Its colorful past began in the 1850s when, as part of the Rancho San Miguel, Adolph Sutro bought 76 acres, and named it "Gum Tree Ranch" after the blue gum eucalyptus trees he had planted. The Crocker Real Estate Company bought it in 1889 to develop a neighborhood that would attract homebuyers. Crocker installed a mini-amusement park with an aviary, a mini-zoo--bears, elephants and monkeys, a bowling alley, and, for extra thrills, hot-air balloon rides, and an intrepid tight-rope walker who performed on a wire stretched across the canyon. In 1891, when the Joost Electric Streetcar Company built the Glen Canyon line linking the neighborhood to downtown San Francisco, homebuyers flocked. Fifteen years later the park became a refugee camp for those made homeless by the earthquake and fires of 1906.

From 1907-1922, Glen Canyon Park was operated as a picnic ground -- mainly for adults. Crocker Real Estate added tables and benches, a baseball diamond and a running track. It was fenced and rented to organizations for company picnics that often turned into boisterous drinking brawls. Neighborhood children had to find other places to play. Concerned residents urged the San Francisco Recreation Commission to acquire the property for use as a playground, and in 1922, the city bought the 101 acre Glen Canyon Park and Recreation site.

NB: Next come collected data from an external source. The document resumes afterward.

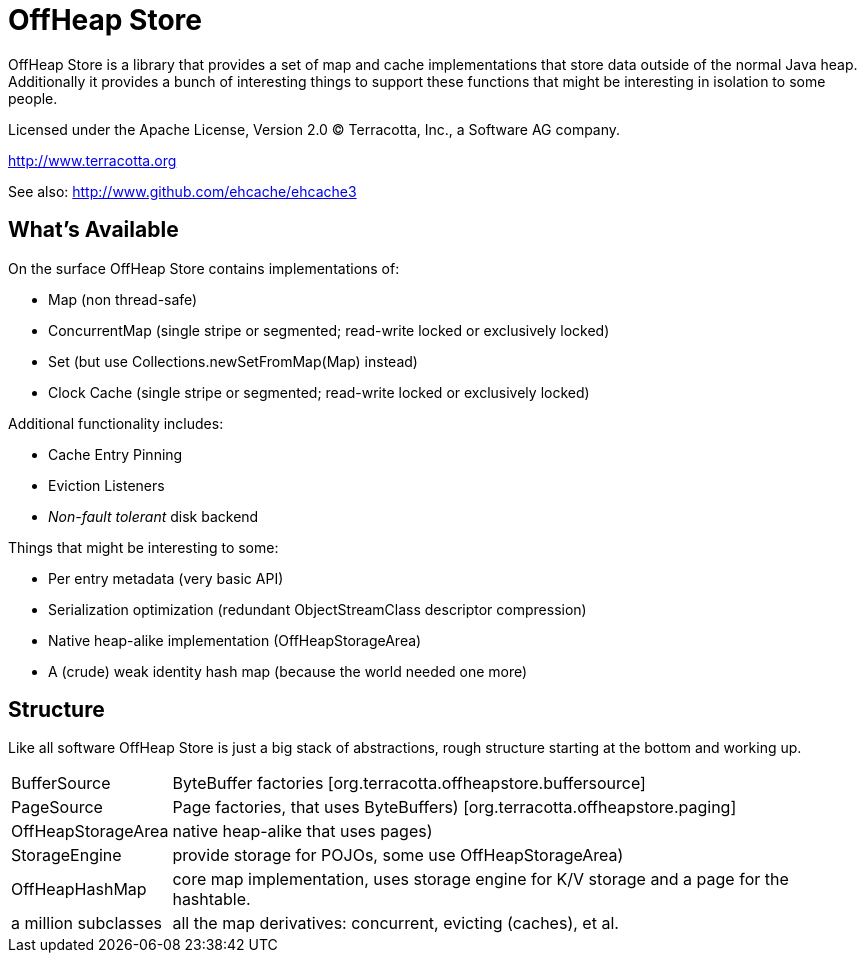 ////
Copyright 2015 Terracotta, Inc., a Software AG company.

Licensed under the Apache License, Version 2.0 (the "License");
you may not use this file except in compliance with the License.
You may obtain a copy of the License at

     http://www.apache.org/licenses/LICENSE-2.0

Unless required by applicable law or agreed to in writing, software
distributed under the License is distributed on an "AS IS" BASIS,
WITHOUT WARRANTIES OR CONDITIONS OF ANY KIND, either express or implied.
See the License for the specific language governing permissions and
limitations under the License.
////

= OffHeap Store

OffHeap Store is a library that provides a set of map and cache implementations
that store data outside of the normal Java heap.  Additionally it provides a
bunch of interesting things to support these functions that might be interesting
in isolation to some people.

Licensed under the Apache License, Version 2.0   
(C) Terracotta, Inc., a Software AG company.

http://www.terracotta.org

See also: http://www.github.com/ehcache/ehcache3

== What's Available
On the surface OffHeap Store contains implementations of:

 * Map (non thread-safe)
 * ConcurrentMap (single stripe or segmented; read-write locked or exclusively locked)
 * Set (but use +Collections.newSetFromMap(Map)+ instead)
 * Clock Cache (single stripe or segmented; read-write locked or exclusively locked)

Additional functionality includes:

 * Cache Entry Pinning
 * Eviction Listeners
 * _Non-fault tolerant_ disk backend

Things that might be interesting to some:

 * Per entry metadata (very basic API)
 * Serialization optimization (redundant ObjectStreamClass descriptor compression)
 * Native heap-alike implementation (+OffHeapStorageArea+)
 * A (crude) weak identity hash map (because the world needed one more)

== Structure

Like all software OffHeap Store is just a big stack of abstractions, rough structure starting at
the bottom and working up.

[horizontal]
  +BufferSource+::       +ByteBuffer+ factories [+org.terracotta.offheapstore.buffersource+]
  +PageSource+::         +Page+ factories, that uses ByteBuffers) [+org.terracotta.offheapstore.paging+]
  +OffHeapStorageArea+:: native heap-alike that uses pages)
  +StorageEngine+::      provide storage for POJOs, some use +OffHeapStorageArea+)
  +OffHeapHashMap+::     core map implementation, uses storage engine for K/V storage and a page for the hashtable.
  a million subclasses:: all the map derivatives: concurrent, evicting (caches), et al.
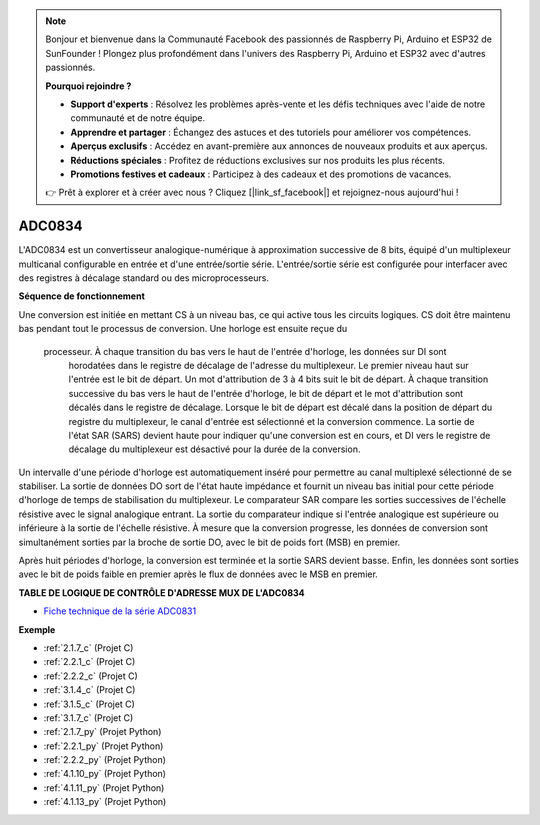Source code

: .. note::

    Bonjour et bienvenue dans la Communauté Facebook des passionnés de Raspberry Pi, Arduino et ESP32 de SunFounder ! Plongez plus profondément dans l'univers des Raspberry Pi, Arduino et ESP32 avec d'autres passionnés.

    **Pourquoi rejoindre ?**

    - **Support d'experts** : Résolvez les problèmes après-vente et les défis techniques avec l'aide de notre communauté et de notre équipe.
    - **Apprendre et partager** : Échangez des astuces et des tutoriels pour améliorer vos compétences.
    - **Aperçus exclusifs** : Accédez en avant-première aux annonces de nouveaux produits et aux aperçus.
    - **Réductions spéciales** : Profitez de réductions exclusives sur nos produits les plus récents.
    - **Promotions festives et cadeaux** : Participez à des cadeaux et des promotions de vacances.

    👉 Prêt à explorer et à créer avec nous ? Cliquez [|link_sf_facebook|] et rejoignez-nous aujourd'hui !

.. _cpn_adc0834:

ADC0834
==============

L'ADC0834 est un convertisseur analogique-numérique à approximation successive de 8 bits, équipé d'un multiplexeur multicanal configurable en entrée et d'une entrée/sortie série. L'entrée/sortie série est configurée pour interfacer avec des registres à décalage standard ou des microprocesseurs.

.. image:: img/image309.png

**Séquence de fonctionnement**

Une conversion est initiée en mettant CS à un niveau bas, ce qui active tous les circuits logiques.
CS doit être maintenu bas pendant tout le processus de conversion. Une horloge est ensuite reçue du
 processeur. À chaque transition du bas vers le haut de l'entrée d'horloge, les données sur DI sont
  horodatées dans le registre de décalage de l'adresse du multiplexeur. Le premier niveau haut 
  sur l'entrée est le bit de départ. Un mot d'attribution de 3 à 4 bits suit le bit de départ. 
  À chaque transition successive du bas vers le haut de l'entrée d'horloge, le bit de départ et 
  le mot d'attribution sont décalés dans le registre de décalage. Lorsque le bit de départ est 
  décalé dans la position de départ du registre du multiplexeur, le canal d'entrée est sélectionné 
  et la conversion commence. La sortie de l'état SAR (SARS) devient haute pour indiquer qu'une 
  conversion est en cours, et DI vers le registre de décalage du multiplexeur est désactivé pour 
  la durée de la conversion.

Un intervalle d'une période d'horloge est automatiquement inséré pour permettre au canal multiplexé 
sélectionné de se stabiliser. La sortie de données DO sort de l'état haute impédance et fournit un 
niveau bas initial pour cette période d'horloge de temps de stabilisation du multiplexeur. 
Le comparateur SAR compare les sorties successives de l'échelle résistive avec le signal analogique
entrant. La sortie du comparateur indique si l'entrée analogique est supérieure ou inférieure à 
la sortie de l'échelle résistive. À mesure que la conversion progresse, les données de conversion 
sont simultanément sorties par la broche de sortie DO, avec le bit de poids fort (MSB) en premier.

Après huit périodes d'horloge, la conversion est terminée et la sortie SARS devient basse. Enfin, 
les données sont sorties avec le bit de poids faible en premier après le flux de données avec le 
MSB en premier.

.. image:: img/image175.png

**TABLE DE LOGIQUE DE CONTRÔLE D'ADRESSE MUX DE L'ADC0834**

.. image:: img/image176.png

* `Fiche technique de la série ADC0831 <https://www.ti.com/lit/ds/symlink/adc0831-n.pdf>`_

**Exemple**

* :ref:`2.1.7_c` (Projet C)
* :ref:`2.2.1_c` (Projet C)
* :ref:`2.2.2_c` (Projet C)
* :ref:`3.1.4_c` (Projet C)
* :ref:`3.1.5_c` (Projet C)
* :ref:`3.1.7_c` (Projet C)
* :ref:`2.1.7_py` (Projet Python)
* :ref:`2.2.1_py` (Projet Python)
* :ref:`2.2.2_py` (Projet Python)
* :ref:`4.1.10_py` (Projet Python)
* :ref:`4.1.11_py` (Projet Python)
* :ref:`4.1.13_py` (Projet Python)
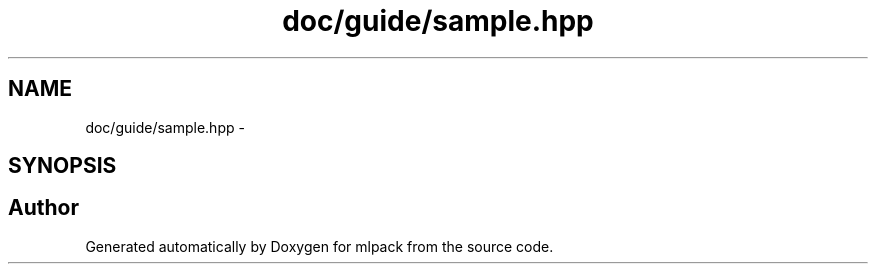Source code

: .TH "doc/guide/sample.hpp" 3 "Sat Mar 14 2015" "Version 1.0.12" "mlpack" \" -*- nroff -*-
.ad l
.nh
.SH NAME
doc/guide/sample.hpp \- 
.SH SYNOPSIS
.br
.PP
.SH "Author"
.PP 
Generated automatically by Doxygen for mlpack from the source code\&.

The site's history holds particular interest for Friends of Glen Canyon's Richard Craib. When the WPA (Works Progress Administration) began to construct the Recreation Center in 1937, his grandfather, William "Bill" Craib Sr. was foreman on the job and his uncle, Bill, Jr. drove the dump truck. The building contains an auditorium, which hosts community meetings, yoga classes and ping pong games, two ball fields, tennis courts and a play area.

In succeeding years, the neighborhood has fought off dumping problems and ill-conceived plans like building public housing, widening O'Shaughnessy Boulevard, and flooding the canyon with automobiles bringing children to Silver Day Camp, instead of the buses formerly used.

Recognizing the need for continuous leadership, the Friends of Glen Canyon Park group was formed in 1986. The Recreation and Park Department has declared Glen Canyon one of the city's six "Significant Natural Resource Areas" (the top category in the department's Natural Areas Program) and the Friends are dedicated to increasing public appreciation of it and to restoring its original vegetation and animal habitat. They involve the Native Plant Society in their restoration efforts, substituting native plants for exotic, invasive species. Currently the Friends are completing their mosquito-abatement campaign with the installation of nine bat houses adjacent to the creek. Like streams and brooks elsewhere, Islais Creek, which begins in Glen Canyon, attracts mosquitoes, known to be standard nourishment for bats. "Our plan was approved by the California Bat Conservation Fund," says Friends' Richard Craib, adding that volunteers built the houses according to the Conservation's specifications.

Inside the park's symbolically green brochure is the map for a self-guided tour, with notes on its flora, fauna and landscape. "The goal of our activities," Craib declares, "is to help people understand, protect and enjoy the beauty of this unique city park."